In 2017, Corbitt wrote her first book “Ghosters,” which tells the story of 12-year-old Theresa, whose family inherits a spooky mansion after her mother dies. Theresa and her autistic brother, Joey, begin to see ghosts, although no one else in her family can. With the help of her paranormal-obsessed friend, Kerry, the three begin to investigate.
Theresa, Joey, and Kerry’s ghost-hunting adventures continue in the next three installments, which take them to a haunted school library, England’s Tower Hamlets cemetery, and a slumber camp.
Corbitt believes it’s important for children to start reading early because it’s a skill that’s needed for the rest of their lives.
“If you read early, it’s something you enjoy,” she said. “So it’s not a chore anymore. The goal is that the children want to read voluntarily.

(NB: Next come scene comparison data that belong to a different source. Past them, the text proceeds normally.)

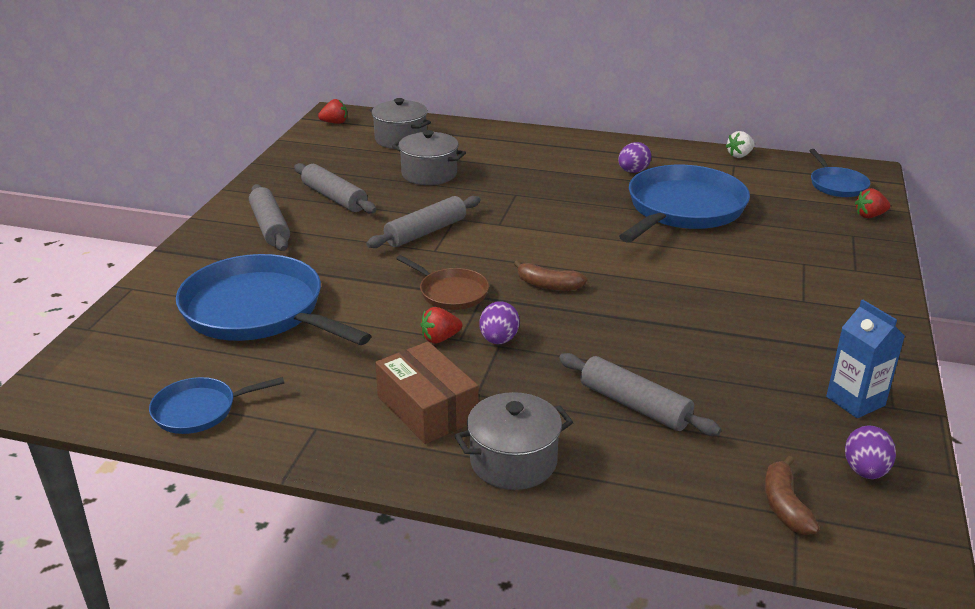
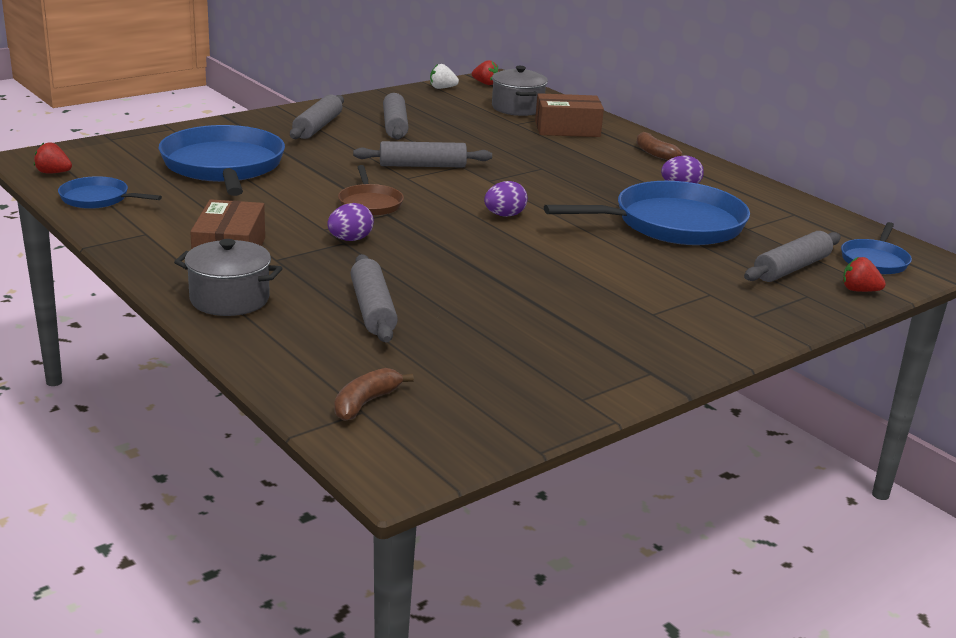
camera: 35 degrees right, 5 degrees down
grey pot [392,130,466,185] -> none
red strawberry [421,307,462,343] -> red strawberry moved to [34,142,72,174]
brown banana [514,260,587,291] -> brown banana moved to [636,132,682,160]
white strawberry [726,131,754,158] -> white strawberry moved to [430,64,459,89]
blue carton [826,299,905,418] -> none
purple egg [845,426,896,479] -> purple egg moved to [484,181,528,217]
none -> brown box [535,93,604,137]
none -> grey rolling pin [744,231,841,282]

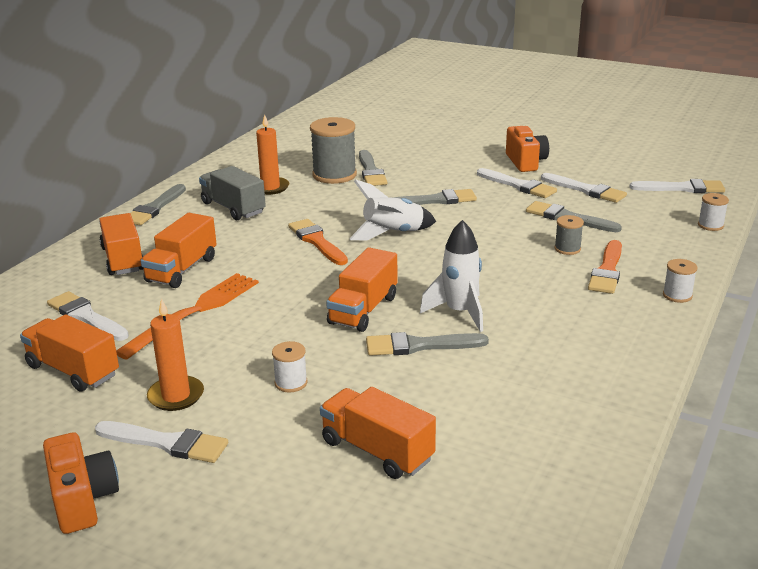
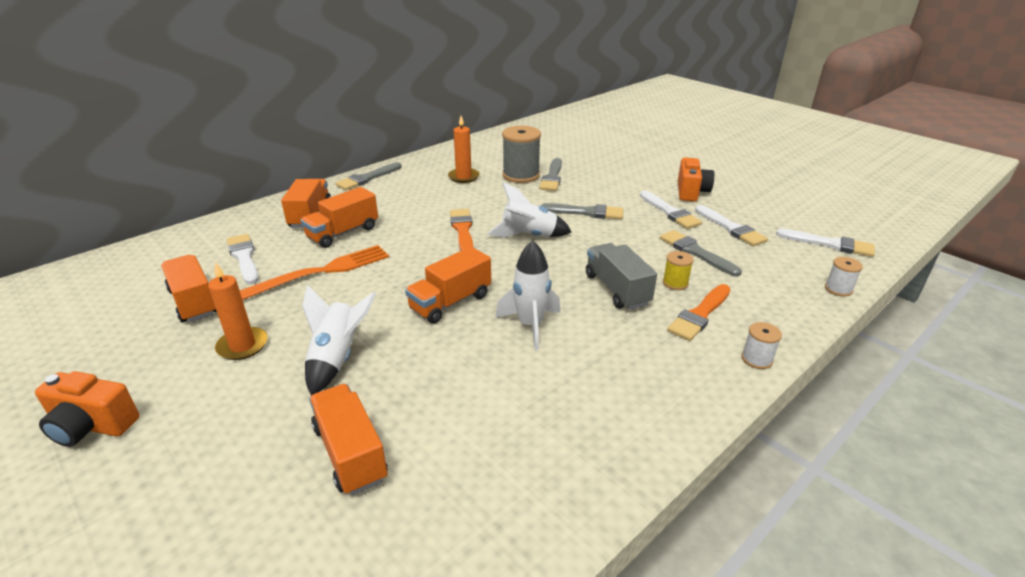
camera: 20 degrees right, 5 degrees up
orange camera [43,432,119,534] -> orange camera turned 105 degrees clockwise [35,371,140,447]
white brush [95,421,228,463] -> none
grey truck [199,166,266,220] -> grey truck moved to [586,243,657,310]
white spool [272,341,308,392] -> white rocket [302,285,376,395]
grey brush [366,332,489,356] -> none
grey spool [555,215,584,255] -> yellow spool [663,251,694,290]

In addition to the magic of reading, children were exposed to unmistakable magic, courtesy of Maris Carlson, known by her stage name Husband Elaine. The 15-year-old Vacaville resident has been performing magic tricks since she was 7 after being inspired by watching “Penn & Teller: Fool Us.”

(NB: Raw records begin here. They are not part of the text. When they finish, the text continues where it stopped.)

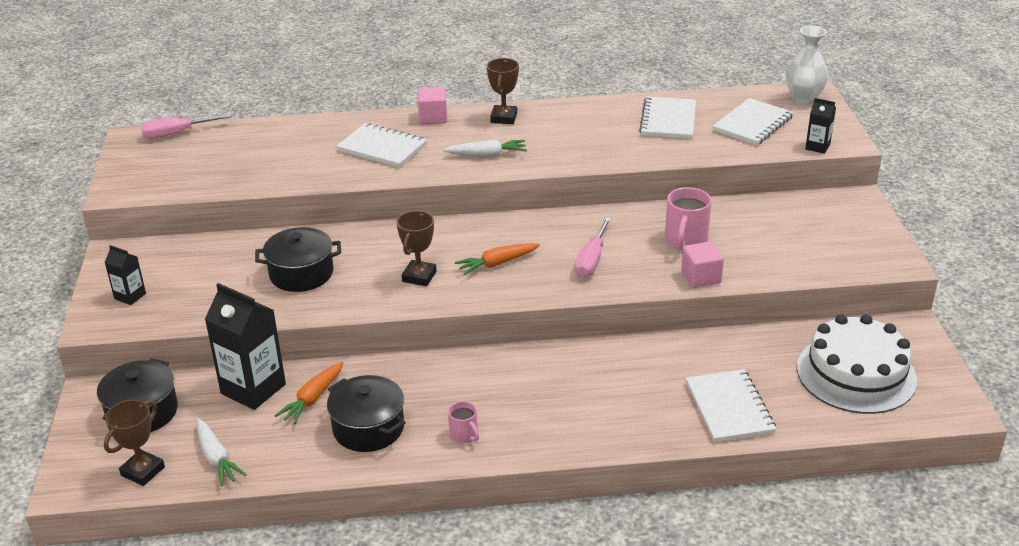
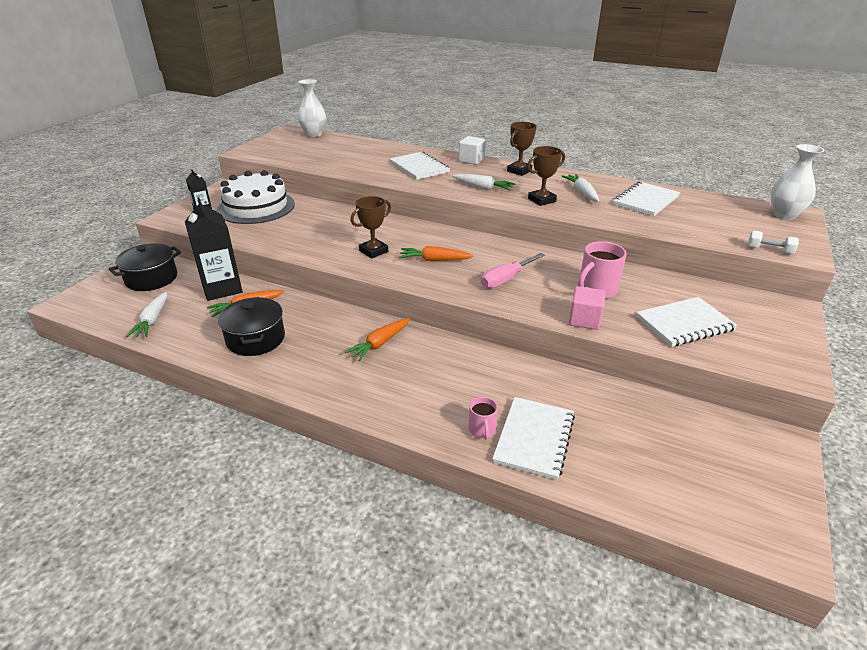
camera: 30 degrees right, 0 degrees up
brown trophy [104,400,165,486] -> brown trophy moved to [527,146,565,206]
pink screwdriver [141,114,232,139] -> white vase [298,79,326,137]
black pot [255,227,341,292] -> none
pink cube [418,87,447,124] -> white cube [459,136,486,165]
pink mug [448,401,479,444] -> pink mug moved to [468,397,498,440]
white notebook [712,98,794,145] -> white notebook moved to [636,297,738,347]
white cake [797,314,917,414] -> white cake moved to [217,170,295,224]
black carton [805,98,836,154] -> white dumbbell [748,231,799,254]
none -> orange carrot [345,318,410,361]
none -> white carrot [561,174,599,202]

Maris did several rounds for members of the public who visited her booth. One trick was to give participants a set of crayons, telling them to put one of them behind their back, secretly peel some crayon from under their fingernail, return the crayon, turn around, and see what was the color.
She also does tricks with books, such as making the title of a book appear on a dollar bill inside a lemon. Maris had an exhibition of several magic-themed books such as “Harry Potter and the Sorcerer’s Stone”, “Coraline” and “The Wizard’s Nephew”.
“I love seeing how surprised people are and how happy it makes them,” she said.
People who visited different booths got raffle tickets, which they could use to win baskets donated by Scholastic and one from the Academy that featured a copy of “Nut Tree: From a California Ranch to a Design, Food , and Hospitality Icon” by Diane Zimmerman. The book tells the story of the iconic Vacaville restaurant that once stood on the grounds of the mall where the Academy currently operates and was signed by Zimmerman, a descendant of the Nut Tree founders.
Academy teacher Sandy Robinson brought her two daughters, Abbey and Haley, with her. At 5, Abbey already loves to read and the family has also bought books for Haley.
Sandy liked that the event promotes another way of learning.
“A lot of kids are very connected to their devices and computers,” she said. “It lets them know that there is another form of entertainment through good old books.”
Dwyer reiterated that the goal was to promote an early love of reading.
“That definitely extends to our adult literacy and the huge efforts that are needed around the world to help our young students engage and be self-sufficient in early reading and phonics,” she said. declared. “It’s really just our way of helping to continue to promote those efforts, to bring those numbers down in terms of the percentage of our population that really struggles with reading.”
Dwyer also hopes the event will spark interest in children who want to become authors.
“They have the opportunity to meet authors right here in Vacaville where they have turned their love of passion and reading into a career,” she said. “A career in the workplace is always a connection we try to offer our students, and this is certainly one way of achieving this: by supporting an international cause for early literacy.